On appeal by the prosecutor, allowing the appeal, the court held:
  • ‘under section 2A RTA 1988 the test of whether driving was dangerous for the purposes of section 2 was to be judged objectively as being what would have been obvious to the independent bystander; 
  • but that, in considering whether the defendant's driving was dangerous, the district judge appeared to have taken into account in the defendant's favour the defendant's own knowledge of his driving skills;
  • that, in so far as the district judge thereby imported a subjective element into the test of dangerous driving which he applied, he was wrong in law to do so; 
  • that, further, it was a failing on the part of the district judge not to have taken into account the effect on other road users of somebody coming up behind them, or across their path, at speeds of the kind at which the defendant was driving and with no warning; 
  • that, while speed alone was not sufficient to found a conviction for dangerous driving, driving at the speeds attained by the defendant on public roads without any warning, however good and however skilled the driver, amounted to a prima facie (on the face of it) case of dangerous driving …’
In R v Bannister (2009), an experienced police traffic officer was driving in the dark on a motorway at 113mph during very heavy rain with a lot of surface water. The car aquaplaned, spun out of control, and crashed into trees at the side of the motorway. The officer received only minor injuries, but the car was very badly damaged. At his trial on a charge of dangerous driving, the officer’s case was that his training as an advanced driver had given him special skills that enabled him to drive safely at higher speeds than the ordinary competent and careful driver. He was convicted and sentenced to 20 weeks imprisonment. The officer appealed against his conviction on the grounds that the judge’s summing up didn’t make clear the way in which the test of dangerous driving, as set out in the statute, was applied. Allowing the appeal, the court said:
  • ‘that if the special skill of the driver were to be taken into account in assessing whether a defendant's driving was dangerous then it had inevitably to follow that the standard being applied was that of the driver with special skills, which was inconsistent with the test of the competent and careful driver set out in section 2A RTA 1988;
  • that, therefore, any special skill, or lack of skill, of the driver was an irrelevant circumstance when considering whether his driving was ‘dangerous for the purposes of section 2;
  • but that, while the judge had been incorrect in summing up on a basis more favourable to the defendant, there was a real and substantial risk that he had summed up in a way which would have confused the jury and which did not provide a proper basis for a safe conviction for dangerous driving; 
  • and that, accordingly, the conviction of dangerous driving would be quashed, and, given no useful purpose would be served by a retrial where the defendant had already served a prison sentence, a conviction of careless driving would be substituted.’
 

Is the Highway Code applicable when dealing with dangerous driving?
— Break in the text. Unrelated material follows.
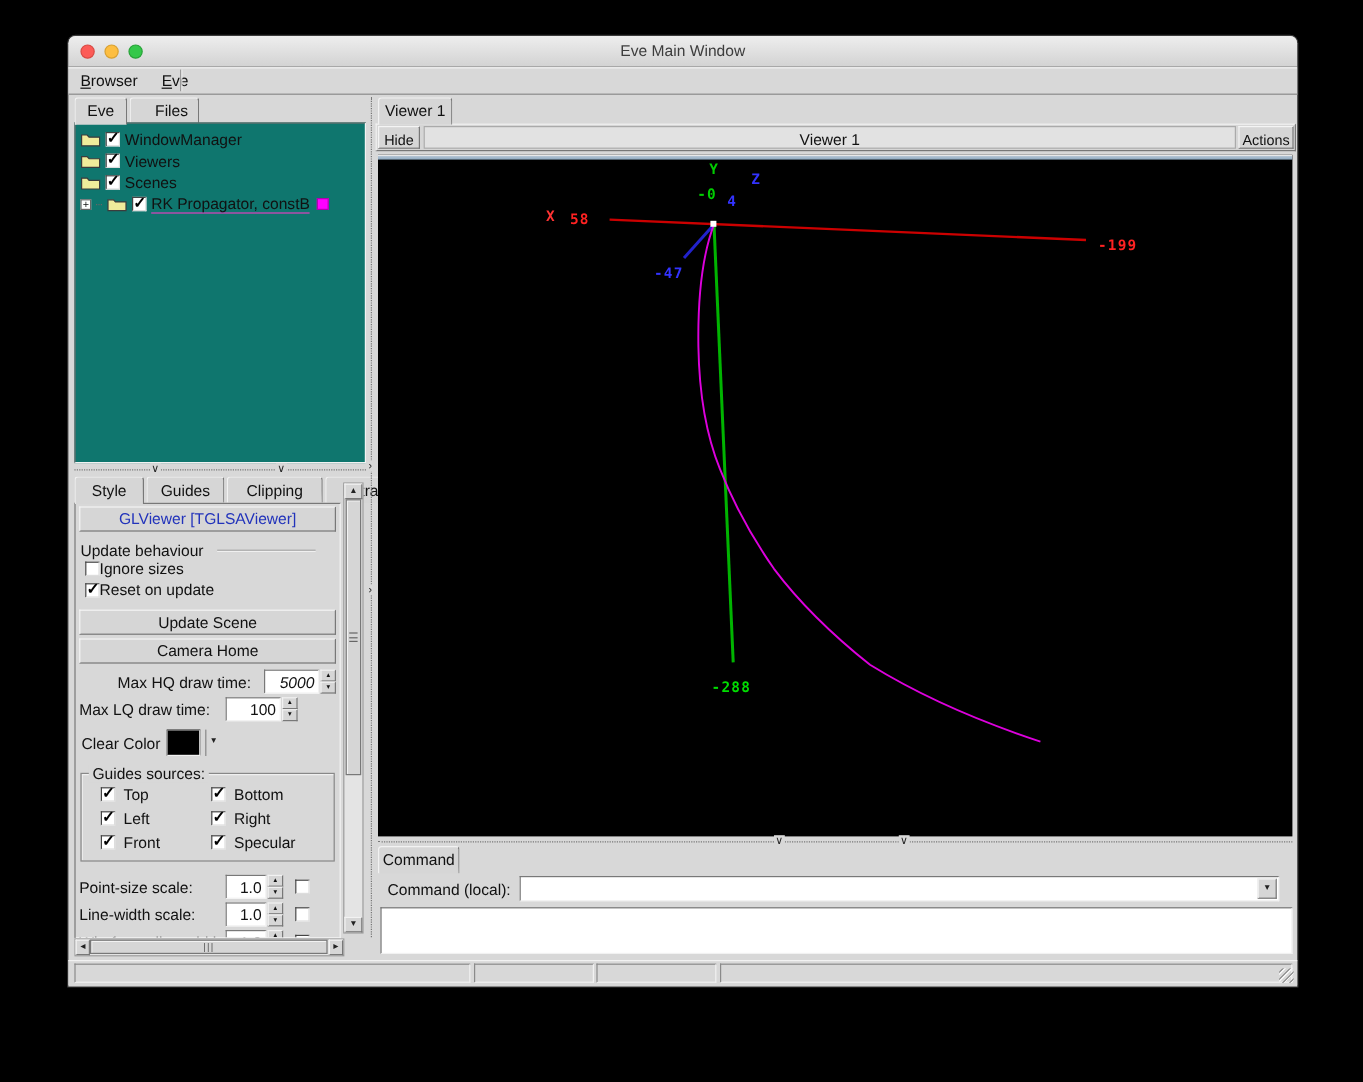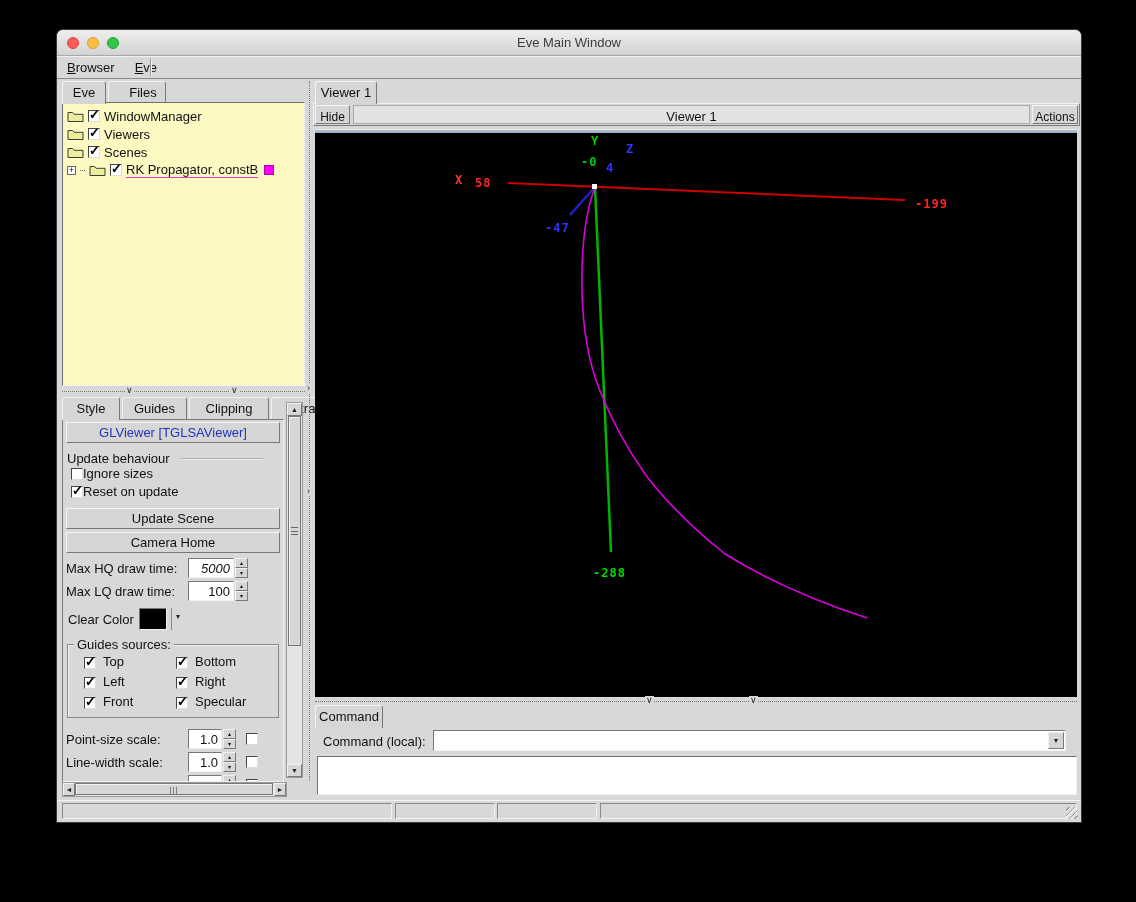"WindowManager" .tree { background: #fef9c3 -> #0f766e }
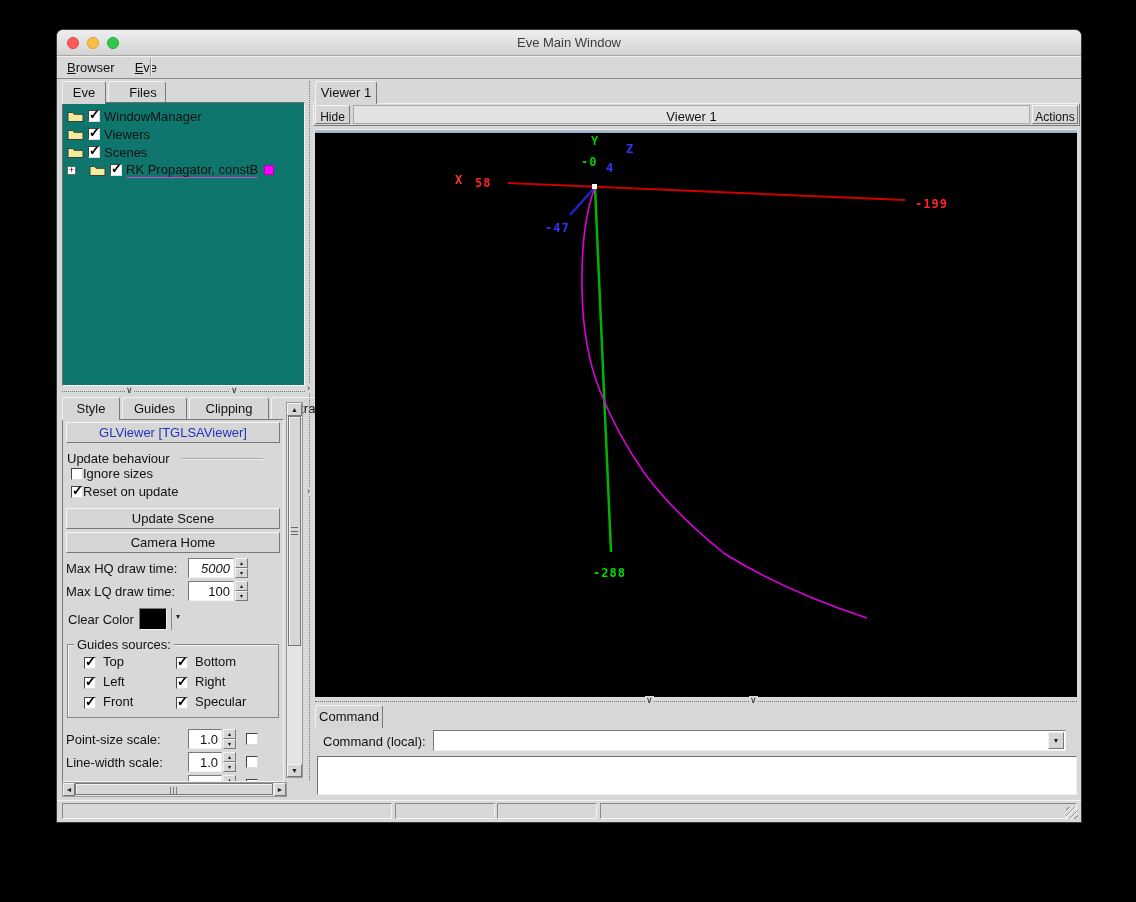"Max HQ draw time:" span { margin-left: none -> 32px }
Section 38(7) RTA 1988 deals with the legal significance of the Highway Code. In relation to this, CPS state ‘Prosecutors should also consider whether a driver has failed to observe a provision of the Highway Code. This does not itself render that person liable to criminal proceedings, but a failure, particularly a serious one, may constitute evidence of careless or even dangerous driving’.
 

Final words


As can be seen from this article, although legislation provides for this offence, the situations involved and can be varied, and the caselaw is numerous. The precedents set by the cases in relation to, but not limited to, drink and drugs, police officer driving, medical conditions and what constitutes dangerous driving, should be noted in order to get a full overview of the offence and the likely considerations of the Courts. Further information can be found in HOC 009/2022 and the CPS guidance.